In this case because we can write the converter in a generic way that allows us to convert between any image type supported by imageio, we use the RasterImage base class for the input and output format, and explicitly set the target_format of the output for each of the support output formats. We also pass output_format as a keyword argument from the converter decorator to specify the format we want to convert to.

Note that while the source_format can be a base class of the format to be converted, the target_format can't be, since the subclass my have specific characteristics not captured by transformation to the base class. However, you can attempt to "cast" a base class to a sub-class simply by providing the base class as an input, since it will simply iterate over paths in the base class and attempt to validate them.
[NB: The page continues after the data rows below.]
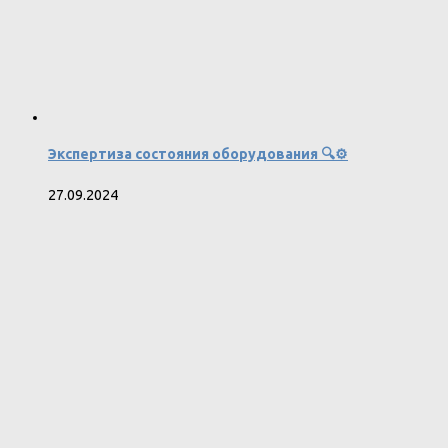
Экспертиза состояния оборудования 🔍⚙️
27.09.2024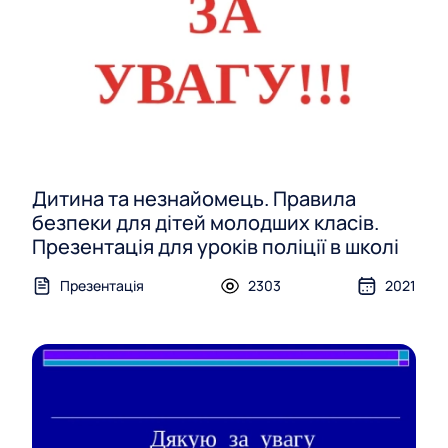
Дитина та незнайомець. Правила
безпеки для дітей молодших класів.
Презентація для уроків поліції в школі
Презентація
2303
2021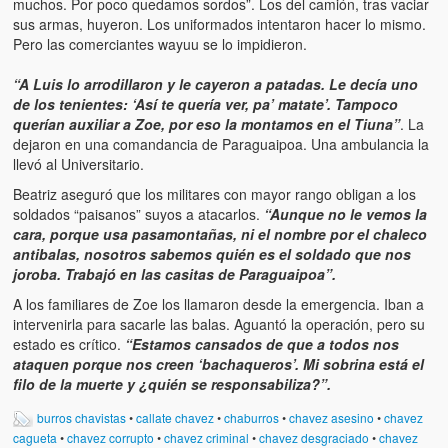
muchos. Por poco quedamos sordos”. Los del camión, tras vaciar
Víctimas del régimen dictatorial de Chávez desde que tomó el
sus armas, huyeron. Los uniformados intentaron hacer lo mismo.
poder hasta el 31 de diciembre de 2009
Pero las comerciantes wayuu se lo impidieron.
Víctimas inocentes de la violencia castrista del 4 de Febrero de
“A Luis lo arrodillaron y le cayeron a patadas. Le decía uno
1992
de los tenientes: ‘Así te quería ver, pa’ matate’. Tampoco
querían auxiliar a Zoe, por eso la montamos en el Tiuna”
. La
¡¡¡Miserable traidor, mira a tu pueblo!!! (Despicable traitor, look a
dejaron en una comandancia de Paraguaipoa. Una ambulancia la
your country!!!)
llevó al Universitario.
Fotos
Beatriz aseguró que los militares con mayor rango obligan a los
soldados “paisanos” suyos a atacarlos.
“Aunque no le vemos la
Versos
cara, porque usa pasamontañas, ni el nombre por el chaleco
antibalas, nosotros sabemos quién es el soldado que nos
Cuentos
joroba. Trabajó en las casitas de Paraguaipoa”.
A los familiares de Zoe los llamaron desde la emergencia. Iban a
Videos
intervenirla para sacarle las balas. Aguantó la operación, pero su
estado es crítico.
“Estamos cansados de que a todos nos
Chistes
ataquen porque nos creen ‘bachaqueros’. Mi sobrina está el
filo de la muerte y ¿quién se responsabiliza?”.
burros chavistas
•
callate chavez
•
chaburros
•
chavez asesino
•
chavez
cagueta
•
chavez corrupto
•
chavez criminal
•
chavez desgraciado
•
chavez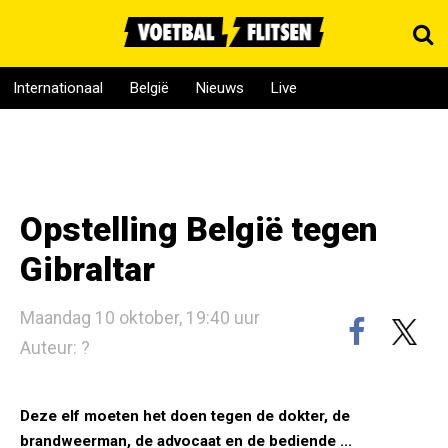
Internationaal
België
Nieuws
Live
Opstelling België tegen
Gibraltar
Maandag 10 oktober, 19:40 uur
Auteur: ?
Deze elf moeten het doen tegen de dokter, de
brandweerman, de advocaat en de bediende ...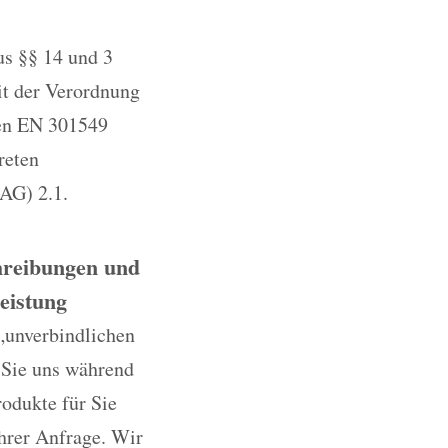
us §§ 14 und 3
it der Verordnung
ten EN 301549
reten
AG) 2.1.
chreibungen und
eistung
„unverbindlichen
 Sie uns während
rodukte für Sie
Ihrer Anfrage. Wir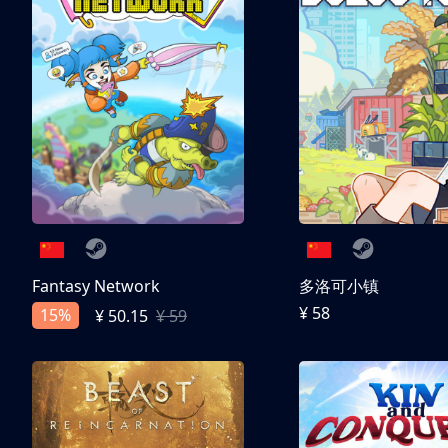
Fantasy Network
多洛可小镇
¥ 58
15%
¥ 50.15
¥ 59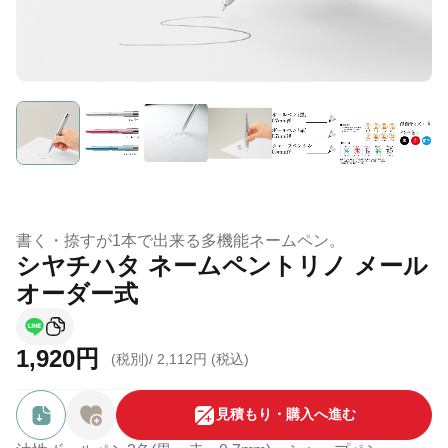
書く・捺すが1本で出来る多機能ネームペン。
シヤチハタ ネームペントリノ メール
オーダー式
1,920円
(税別)/
2,112円 (税込)
⾒積もり・購⼊へ進む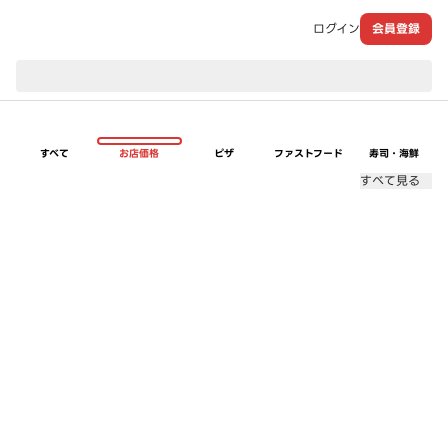
ログイン
会員登録
現在のお届け先：
すべて
お店価格
ピザ
ファストフード
寿司・海鮮
すべて見る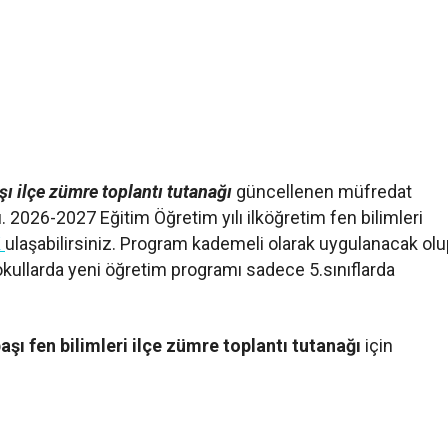
ı ilçe zümre toplantı tutanağı
güncellenen müfredat
dı. 2026-2027 Eğitim Öğretim yılı ilköğretim fen bilimleri
K
ulaşabilirsiniz. Program kademeli olarak uygulanacak ol
okullarda yeni öğretim programı sadece 5.sınıflarda
şı fen bilimleri ilçe zümre toplantı tutanağı
için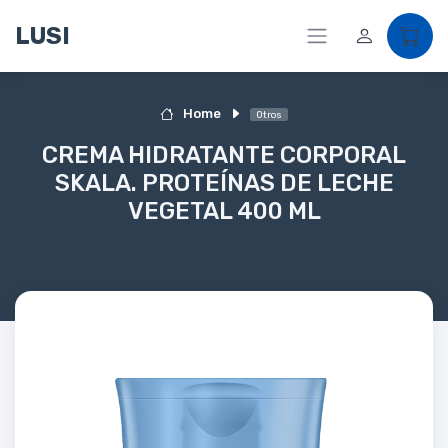
LUSI
Home
Otros
CREMA HIDRATANTE CORPORAL
SKALA. PROTEÍNAS DE LECHE
VEGETAL 400 ML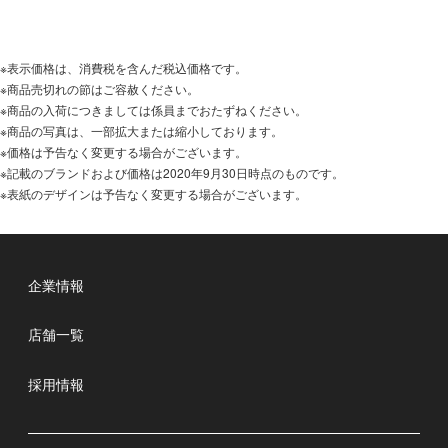
※表示価格は、消費税を含んだ税込価格です。
※商品売切れの節はご容赦ください。
※商品の入荷につきましては係員までおたずねください。
※商品の写真は、一部拡大または縮小しております。
※価格は予告なく変更する場合がございます。
※記載のブランドおよび価格は2020年9月30日時点のものです。
※表紙のデザインは予告なく変更する場合がございます。
企業情報
店舗一覧
採用情報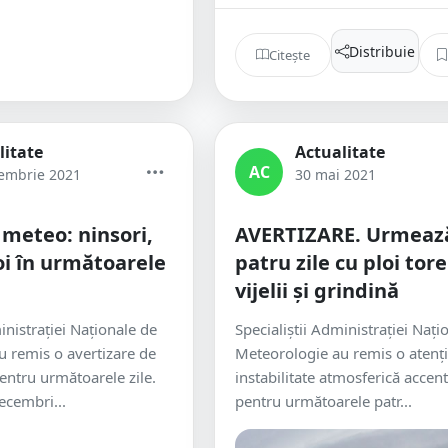
Distribuie
Citește
litate
Actualitate
AC
embrie 2021
30 mai 2021
 meteo: ninsori,
AVERTIZARE. Urmeaz
loi în următoarele
patru zile cu ploi tore
vijelii și grindină
inistrației Naționale de
Specialiștii Administrației Nați
 remis o avertizare de
Meteorologie au remis o atenț
ntru următoarele zile.
instabilitate atmosferică accen
ecembri...
pentru următoarele patr...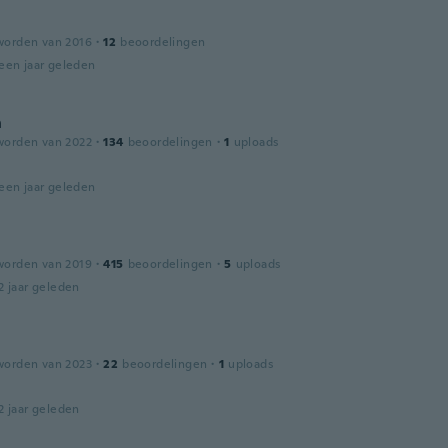
worden van 2016
·
12
beoordelingen
een jaar geleden
n
worden van 2022
·
134
beoordelingen
·
1
uploads
een jaar geleden
o
worden van 2019
·
415
beoordelingen
·
5
uploads
2 jaar geleden
l
worden van 2023
·
22
beoordelingen
·
1
uploads
2 jaar geleden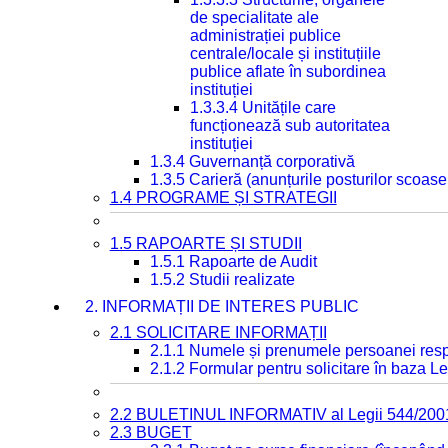
de specialitate ale
administrației publice
centrale/locale și instituțiile
publice aflate în subordinea
instituției
1.3.3.4 Unitățile care
funcționează sub autoritatea
instituției
1.3.4 Guvernanță corporativă
1.3.5 Carieră (anunțurile posturilor scoase
1.4 PROGRAME ȘI STRATEGII
1.5 RAPOARTE ȘI STUDII
1.5.1 Rapoarte de Audit
1.5.2 Studii realizate
2. INFORMAȚII DE INTERES PUBLIC
2.1 SOLICITARE INFORMAȚII
2.1.1 Numele și prenumele persoanei resp
2.1.2 Formular pentru solicitare în baza Le
2.2 BULETINUL INFORMATIV al Legii 544/200
2.3 BUGET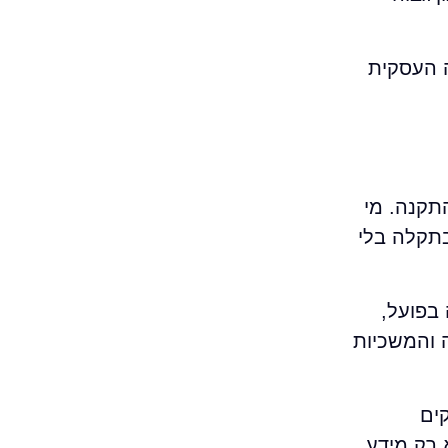
ה העסקית
 ההתקנה. מי
בתקלה בלי
בפועל,
יכה והמשכיות
ים
 רק מידע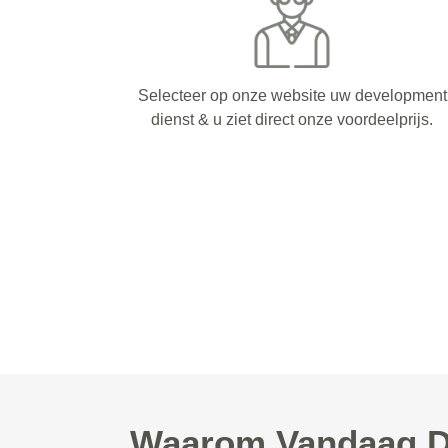
Selecteer op onze website uw development
dienst & u ziet direct onze voordeelprijs.
Waarom Vandaag De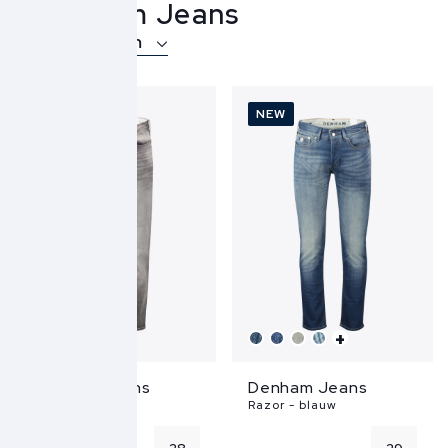
Denham Jeans
Over Denham
NEW
NEW
+
Denham Jeans
Denham Jeans
Ridge - grijs
Razor - blauw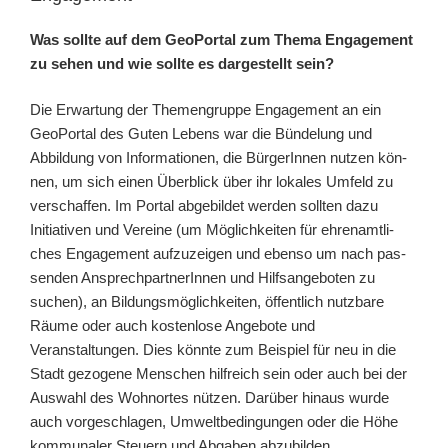
Was soll­te auf dem GeoPortal zum Thema Engagement
zu sehen und wie soll­te es dar­ge­stellt sein?
Die Erwartung der Themengruppe Engagement an ein
GeoPortal des Guten Lebens war die Bündelung und
Abbildung von Informationen, die BürgerInnen nut­zen kön­
nen, um sich einen Überblick über ihr loka­les Umfeld zu
ver­schaf­fen.
Im Portal abge­bil­det wer­den soll­ten dazu
Initiativen und Vereine (um Möglichkeiten für ehren­amt­li­
ches Engagement auf­zu­zei­gen und eben­so um nach pas­
sen­den AnsprechpartnerInnen und Hilfsangeboten zu
suchen), an Bildungsmöglichkeiten, öffent­lich nutz­ba­re
Räume oder auch kos­ten­lo­se Angebote und
Veranstaltungen. Dies könn­te zum Beispiel für neu in die
Stadt gezo­ge­ne Menschen hilf­reich sein oder auch bei der
Auswahl des Wohnortes nüt­zen. Darüber hin­aus wur­de
auch vor­ge­schla­gen, Umweltbedingungen oder die Höhe
kom­mu­na­ler Steuern und Abgaben abzu­bil­den.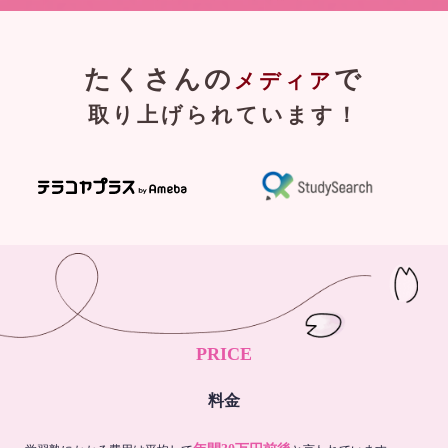
たくさんの
で
メディア
取り上げられています！
PRICE
料金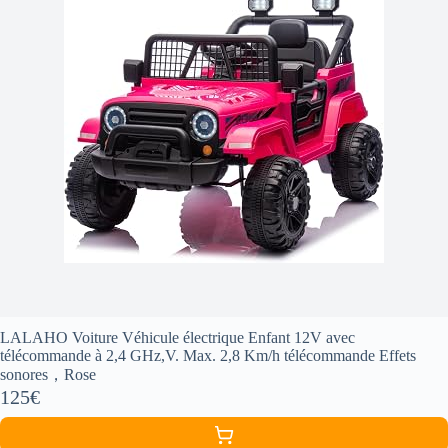
LALAHO Voiture Véhicule électrique Enfant 12V avec
télécommande à 2,4 GHz,V. Max. 2,8 Km/h télécommande Effets
sonores，Rose
125€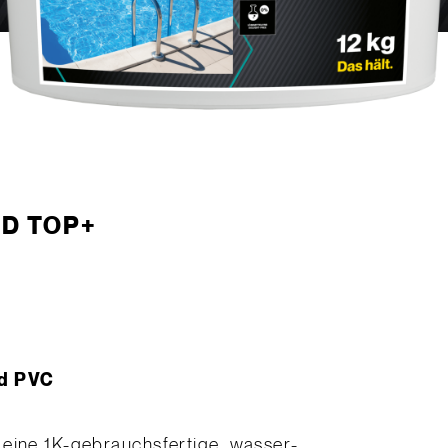
 WD TOP+
nd PVC
eine 1K-gebrauchsfertige, wasser-,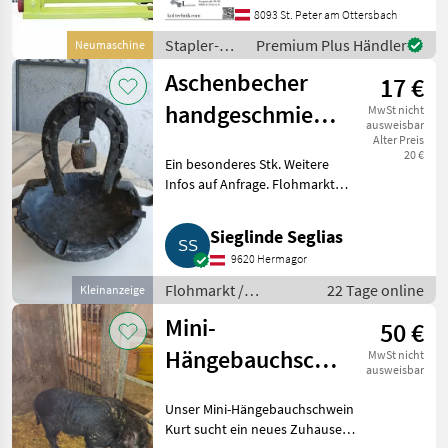
leichten Kratzer ! Daten: -
8093 St. Peter am Ottersbach
Modell: HPT CPJ25 -
Stapler-
Premium Plus Händler
Neumaschine
Tragkraft: 2500 kg -
und
Hubhöhe: 11
Aschenbecher
17 €
Lagertechnik
/ Sonstige
handgeschmiedet
MwSt nicht
ausweisbar
mit Hufeisen
Alter Preis
20 €
Ein besonderes Stk. Weitere
und Glocke
Infos auf Anfrage. Flohmarkt
Sonstiges Flohmarkt
Sieglinde Seglias
9620 Hermagor
Flohmarkt /
22 Tage online
Kleinanzeige
Sonstiges Flohmarkt
Mini-
50 €
Hängebauchschwein
MwSt nicht
ausweisbar
Eber
Unser Mini-Hängebauchschwein
Kurt sucht ein neues Zuhause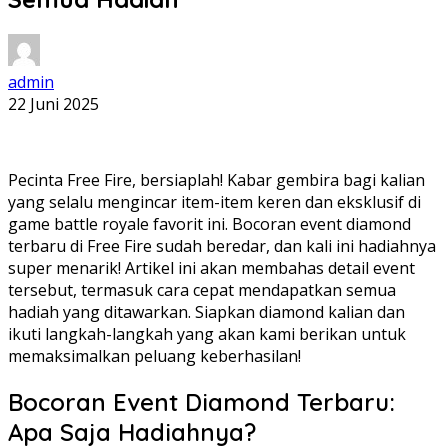
admin
22 Juni 2025
Pecinta Free Fire, bersiaplah! Kabar gembira bagi kalian
yang selalu mengincar item-item keren dan eksklusif di
game battle royale favorit ini. Bocoran event diamond
terbaru di Free Fire sudah beredar, dan kali ini hadiahnya
super menarik! Artikel ini akan membahas detail event
tersebut, termasuk cara cepat mendapatkan semua
hadiah yang ditawarkan. Siapkan diamond kalian dan
ikuti langkah-langkah yang akan kami berikan untuk
memaksimalkan peluang keberhasilan!
Bocoran Event Diamond Terbaru:
Apa Saja Hadiahnya?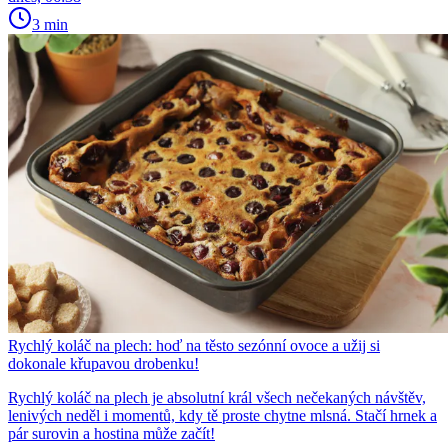
3 min
Rychlý koláč na plech: hoď na těsto sezónní ovoce a užij si
dokonale křupavou drobenku!
Rychlý koláč na plech je absolutní král všech nečekaných návštěv,
lenivých neděl i momentů, kdy tě proste chytne mlsná. Stačí hrnek a
pár surovin a hostina může začít!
>>> sub_format = SubFormat(BaseFormat.convert(another_format))

Shell commands are marked as converters in the same way as function tasks, and existing ShellCommandTask classes can be registered by calling the converter method on the ShellCommandTask directly. If required, you can also map the input and output files to in_file and out_file via the converter decorator for any converter task and set appropriate input fields

from fileformats.yourpackage import YourFormat, YourOtherFormat
from pydra.tasks.thirdparty import ThirdPartyShellCmd

converter(
    source_format=YourFormat,
    target_format=YourOtherFormat,
    in_file=your_file,
    out_file=other_file,
    compression="y",
)(ThirdPartyShellCmd)

If you need to map any of the converter arguments or perform more complex logic, it is also possible to decorate a generic function that returns an instantiated Pydra task, such as in the mrconvert converter in the fileformats-medimage package.

@converter(source_format=MedicalImage, target_format=Analyze, out_ext=Analyze.ext)
@converter(
    source_format=MedicalImage, target_format=MrtrixImage, out_ext=MrtrixImage.ext
)
@converter(
    source_format=MedicalImage,
    target_format=MrtrixImageHeader,
    out_ext=MrtrixImageHeader.ext,
)
def mrconvert(name, out_ext: str):
    """Initiate an MRConvert task with the output file extension set

    Parameters
    ----------
    name : str
        name of the converter task
    out_ext : str
        extension of the output file, used by MRConvert to determine the desired format

    Returns
    -------
    pydra.ShellCommandTask
        the converter task
    """
    return pydra_mrtrix3_utils.MRConvert(name=name, out_file="out" + out_ext)

Since converter tasks rely on Pydra, which should be added as an "extended" dependency, they are not loaded by default. However, if there is a package at fileformats.<namespace>.converters, it will be attempted to be imported and throw a warning if the import fails, when get_converter is called on a format in that namespace.

Warning

If the converters aren't imported successfully, then you will receive a FormatConversionError error saying there are no converters between FormatA and FormatB.